Now, on partnership and collaboration, the human rights treaty bodies are key partners for the Special Procedures. Through collaboration, your mutually shared concerns and recommendations can be reinforced. I am pleased to note that there is increased cooperation between Special Procedures and treaty bodies on priority themes, and that joint activities and advocacy efforts are increasing, as well as cross-referencing between the two mechanisms. I encourage you to further strengthen such partnerships, particularly in relation to follow-up to recommendations. I am confident that you will have time to discuss these aspects and examples of best practices in detail during the next few days.
There are also strong synergies between the Universal Periodic Review mechanism of the Human Rights Council (UPR) and the independent work of the Special Procedures. The contributions of the Special Procedures are a key part of the review of each country under this mechanism. Also, the outcomes of the UPR can be used to support your work, including in planning for country visits and engaging with a broader constituency at national level.
The OHCHR’s Management Plan for 2012-2013 reflects our commitment to the Special Procedures in our six thematic strategy areas. One of these focuses on strengthening human rights mechanisms - including the Special Procedures. The work of Special Procedures has also shaped the development of the other thematic strategies, namely: migration, non-discrimination, impunity and the rule of law, armed conflict, and the protection of economic, social and cultural rights, including the fight against inequality and poverty.

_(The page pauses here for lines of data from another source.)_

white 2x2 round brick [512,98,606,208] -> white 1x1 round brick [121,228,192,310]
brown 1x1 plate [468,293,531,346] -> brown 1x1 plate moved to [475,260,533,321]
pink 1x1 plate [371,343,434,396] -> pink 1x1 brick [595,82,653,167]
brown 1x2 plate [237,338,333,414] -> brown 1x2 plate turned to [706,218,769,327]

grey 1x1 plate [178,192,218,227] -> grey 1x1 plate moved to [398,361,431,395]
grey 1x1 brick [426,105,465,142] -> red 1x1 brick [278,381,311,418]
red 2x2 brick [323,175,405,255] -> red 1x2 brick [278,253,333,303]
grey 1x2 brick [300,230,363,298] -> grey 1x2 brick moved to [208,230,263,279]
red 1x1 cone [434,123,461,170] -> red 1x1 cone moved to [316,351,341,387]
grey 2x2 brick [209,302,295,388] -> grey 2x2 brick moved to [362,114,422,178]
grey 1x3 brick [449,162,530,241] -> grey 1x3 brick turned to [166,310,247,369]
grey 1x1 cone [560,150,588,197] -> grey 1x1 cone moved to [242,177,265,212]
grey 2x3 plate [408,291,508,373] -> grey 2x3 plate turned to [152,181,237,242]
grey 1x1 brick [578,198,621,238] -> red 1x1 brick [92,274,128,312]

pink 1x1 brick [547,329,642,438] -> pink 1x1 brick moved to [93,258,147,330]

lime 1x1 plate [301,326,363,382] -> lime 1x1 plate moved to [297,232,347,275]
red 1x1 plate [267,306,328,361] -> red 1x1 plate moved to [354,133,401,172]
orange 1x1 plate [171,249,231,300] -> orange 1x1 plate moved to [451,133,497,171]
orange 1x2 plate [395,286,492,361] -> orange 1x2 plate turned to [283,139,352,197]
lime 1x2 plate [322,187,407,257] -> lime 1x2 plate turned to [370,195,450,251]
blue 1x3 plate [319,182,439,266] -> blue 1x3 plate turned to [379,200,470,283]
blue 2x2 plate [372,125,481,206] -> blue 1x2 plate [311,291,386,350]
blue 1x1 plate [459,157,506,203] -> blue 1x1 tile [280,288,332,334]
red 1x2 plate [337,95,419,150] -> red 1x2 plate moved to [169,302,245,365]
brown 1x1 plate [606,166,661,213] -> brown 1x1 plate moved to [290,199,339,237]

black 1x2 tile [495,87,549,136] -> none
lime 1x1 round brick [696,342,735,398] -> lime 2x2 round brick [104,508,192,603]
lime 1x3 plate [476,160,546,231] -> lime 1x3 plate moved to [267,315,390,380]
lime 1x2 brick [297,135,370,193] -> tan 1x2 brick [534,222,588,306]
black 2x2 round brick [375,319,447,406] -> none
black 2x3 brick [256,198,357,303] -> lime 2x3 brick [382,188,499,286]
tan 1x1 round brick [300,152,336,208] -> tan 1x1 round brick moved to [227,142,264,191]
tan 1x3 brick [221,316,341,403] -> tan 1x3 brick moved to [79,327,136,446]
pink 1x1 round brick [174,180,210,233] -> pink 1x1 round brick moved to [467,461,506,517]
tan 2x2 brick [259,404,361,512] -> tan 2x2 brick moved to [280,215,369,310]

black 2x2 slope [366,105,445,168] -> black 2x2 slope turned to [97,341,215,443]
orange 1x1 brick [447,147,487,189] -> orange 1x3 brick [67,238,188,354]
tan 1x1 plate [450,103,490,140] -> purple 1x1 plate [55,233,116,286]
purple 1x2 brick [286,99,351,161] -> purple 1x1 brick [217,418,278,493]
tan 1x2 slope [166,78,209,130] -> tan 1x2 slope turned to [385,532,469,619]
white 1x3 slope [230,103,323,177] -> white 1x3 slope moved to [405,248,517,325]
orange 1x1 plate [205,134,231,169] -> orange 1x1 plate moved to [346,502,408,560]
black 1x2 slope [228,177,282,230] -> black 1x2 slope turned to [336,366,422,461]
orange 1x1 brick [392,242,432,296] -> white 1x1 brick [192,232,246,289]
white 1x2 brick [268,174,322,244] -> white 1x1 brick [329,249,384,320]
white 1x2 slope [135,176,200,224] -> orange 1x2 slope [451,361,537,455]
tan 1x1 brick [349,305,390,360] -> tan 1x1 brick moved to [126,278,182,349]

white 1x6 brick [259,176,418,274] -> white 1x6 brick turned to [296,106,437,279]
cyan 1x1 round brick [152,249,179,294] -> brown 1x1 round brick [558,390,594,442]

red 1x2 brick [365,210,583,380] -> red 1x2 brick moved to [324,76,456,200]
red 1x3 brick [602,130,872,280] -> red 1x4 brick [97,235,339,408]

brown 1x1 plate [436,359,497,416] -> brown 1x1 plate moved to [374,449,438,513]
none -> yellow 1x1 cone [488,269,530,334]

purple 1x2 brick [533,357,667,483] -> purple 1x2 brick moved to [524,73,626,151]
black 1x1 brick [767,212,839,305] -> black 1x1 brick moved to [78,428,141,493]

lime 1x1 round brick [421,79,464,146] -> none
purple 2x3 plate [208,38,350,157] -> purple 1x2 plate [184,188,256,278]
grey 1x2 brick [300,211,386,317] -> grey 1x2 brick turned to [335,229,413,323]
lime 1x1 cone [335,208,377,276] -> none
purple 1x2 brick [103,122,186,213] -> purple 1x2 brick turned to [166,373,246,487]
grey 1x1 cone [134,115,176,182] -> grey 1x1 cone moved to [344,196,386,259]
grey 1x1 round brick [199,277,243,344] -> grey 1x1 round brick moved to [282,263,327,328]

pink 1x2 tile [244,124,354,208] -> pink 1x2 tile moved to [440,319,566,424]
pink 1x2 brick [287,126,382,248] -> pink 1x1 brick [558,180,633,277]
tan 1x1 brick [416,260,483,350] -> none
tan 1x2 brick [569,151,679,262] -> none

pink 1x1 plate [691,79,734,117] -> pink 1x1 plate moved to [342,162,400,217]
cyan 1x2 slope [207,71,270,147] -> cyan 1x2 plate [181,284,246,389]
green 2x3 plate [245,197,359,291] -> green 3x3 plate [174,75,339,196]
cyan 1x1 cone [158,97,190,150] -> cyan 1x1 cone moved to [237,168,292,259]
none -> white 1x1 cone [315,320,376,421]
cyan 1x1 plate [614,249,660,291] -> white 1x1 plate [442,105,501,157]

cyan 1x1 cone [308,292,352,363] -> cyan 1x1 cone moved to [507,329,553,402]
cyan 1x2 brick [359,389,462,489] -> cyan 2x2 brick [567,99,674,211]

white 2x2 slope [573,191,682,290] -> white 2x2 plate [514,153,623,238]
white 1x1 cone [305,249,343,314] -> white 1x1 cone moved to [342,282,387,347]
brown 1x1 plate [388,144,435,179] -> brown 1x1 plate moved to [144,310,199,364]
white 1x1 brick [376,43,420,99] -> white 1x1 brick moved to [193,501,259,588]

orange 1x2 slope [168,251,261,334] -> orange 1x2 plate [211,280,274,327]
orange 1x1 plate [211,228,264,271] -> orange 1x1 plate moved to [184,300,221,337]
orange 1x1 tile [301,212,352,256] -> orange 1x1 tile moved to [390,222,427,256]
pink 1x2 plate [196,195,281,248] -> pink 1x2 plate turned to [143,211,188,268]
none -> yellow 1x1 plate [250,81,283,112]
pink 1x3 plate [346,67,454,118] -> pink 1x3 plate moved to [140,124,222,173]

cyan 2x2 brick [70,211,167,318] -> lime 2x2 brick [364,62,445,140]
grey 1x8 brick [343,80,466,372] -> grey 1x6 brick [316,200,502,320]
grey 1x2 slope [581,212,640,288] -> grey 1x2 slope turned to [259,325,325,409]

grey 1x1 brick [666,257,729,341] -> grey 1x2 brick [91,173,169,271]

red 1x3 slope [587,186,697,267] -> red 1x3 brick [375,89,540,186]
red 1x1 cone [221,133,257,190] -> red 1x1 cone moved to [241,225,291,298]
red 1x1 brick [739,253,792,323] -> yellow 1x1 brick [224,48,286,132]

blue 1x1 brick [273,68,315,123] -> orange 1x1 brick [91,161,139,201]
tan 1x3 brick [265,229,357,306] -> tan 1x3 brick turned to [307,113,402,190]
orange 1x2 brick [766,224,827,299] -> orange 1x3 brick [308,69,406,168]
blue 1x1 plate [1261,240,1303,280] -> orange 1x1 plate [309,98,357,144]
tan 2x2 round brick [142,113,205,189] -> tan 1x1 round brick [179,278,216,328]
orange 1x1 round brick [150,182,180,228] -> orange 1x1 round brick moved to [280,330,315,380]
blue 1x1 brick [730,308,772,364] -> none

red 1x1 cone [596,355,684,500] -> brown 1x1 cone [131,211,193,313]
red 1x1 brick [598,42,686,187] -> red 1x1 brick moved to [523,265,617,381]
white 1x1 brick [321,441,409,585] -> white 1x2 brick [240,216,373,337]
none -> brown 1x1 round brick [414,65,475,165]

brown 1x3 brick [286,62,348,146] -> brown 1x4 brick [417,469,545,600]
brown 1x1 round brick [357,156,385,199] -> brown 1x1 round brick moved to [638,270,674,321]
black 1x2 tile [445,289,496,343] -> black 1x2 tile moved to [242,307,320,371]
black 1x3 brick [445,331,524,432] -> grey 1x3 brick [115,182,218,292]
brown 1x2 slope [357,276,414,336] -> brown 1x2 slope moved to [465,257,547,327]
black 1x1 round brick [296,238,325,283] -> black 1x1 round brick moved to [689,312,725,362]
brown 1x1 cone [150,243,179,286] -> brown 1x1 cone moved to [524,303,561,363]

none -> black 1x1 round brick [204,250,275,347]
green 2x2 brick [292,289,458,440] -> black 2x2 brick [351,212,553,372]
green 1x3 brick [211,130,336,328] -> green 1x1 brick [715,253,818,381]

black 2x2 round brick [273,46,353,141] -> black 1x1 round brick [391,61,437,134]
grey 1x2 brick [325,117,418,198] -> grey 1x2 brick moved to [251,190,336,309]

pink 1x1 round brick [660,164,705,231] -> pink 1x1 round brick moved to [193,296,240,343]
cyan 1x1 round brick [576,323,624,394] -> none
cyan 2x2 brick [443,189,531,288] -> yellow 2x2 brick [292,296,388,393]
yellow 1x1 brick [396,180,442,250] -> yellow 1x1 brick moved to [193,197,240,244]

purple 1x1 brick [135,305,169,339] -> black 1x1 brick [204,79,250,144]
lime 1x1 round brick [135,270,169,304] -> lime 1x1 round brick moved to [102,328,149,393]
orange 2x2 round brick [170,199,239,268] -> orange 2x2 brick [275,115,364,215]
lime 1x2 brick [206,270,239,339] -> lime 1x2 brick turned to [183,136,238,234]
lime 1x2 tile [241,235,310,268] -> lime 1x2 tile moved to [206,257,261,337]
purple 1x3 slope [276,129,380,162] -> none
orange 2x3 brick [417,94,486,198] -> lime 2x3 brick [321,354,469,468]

OHCHR collectively here in headquarters, in New York and in the field, endeavours to work with you constructively and in a spirit of professionalism, trust and integrity, providing support that ranges from policy and legal advice to strategic guidance and operational, administrative and procedural assistance. We do this in a context of limited regular and extra-budgetary resources.
We will continue to work closely with all policy making organs and interested partners to ensure continuing political support for the Special Procedures system and your independence, as well as financial resources to support your activities. OHCHR is staffed by a group of highly talented, skilled and devoted individuals who will work with you in a spirit of mutual respect. They will learn from you, and feel privileged to contribute to your work.
This Induction Session will familiarise you with the working methods of the Special Procedures, the OHCHR mandate and activities and the support provided to your work as well as relevant UN rules and regulations and administrative procedures. It will also address working relations with the States in the Human Rights Council, and the media focusing on the communication skills expected of the mandate holders. During the coming days, you will meet with ambassadors, current and former mandate holders, as well as OHCHR staff who will discuss important practical issues related to your working methods.
Let me conclude by reaffirming our support for your work and our commitment to working closely with you. I wish you a productive and successful session and all the best as you carry out your important mandates.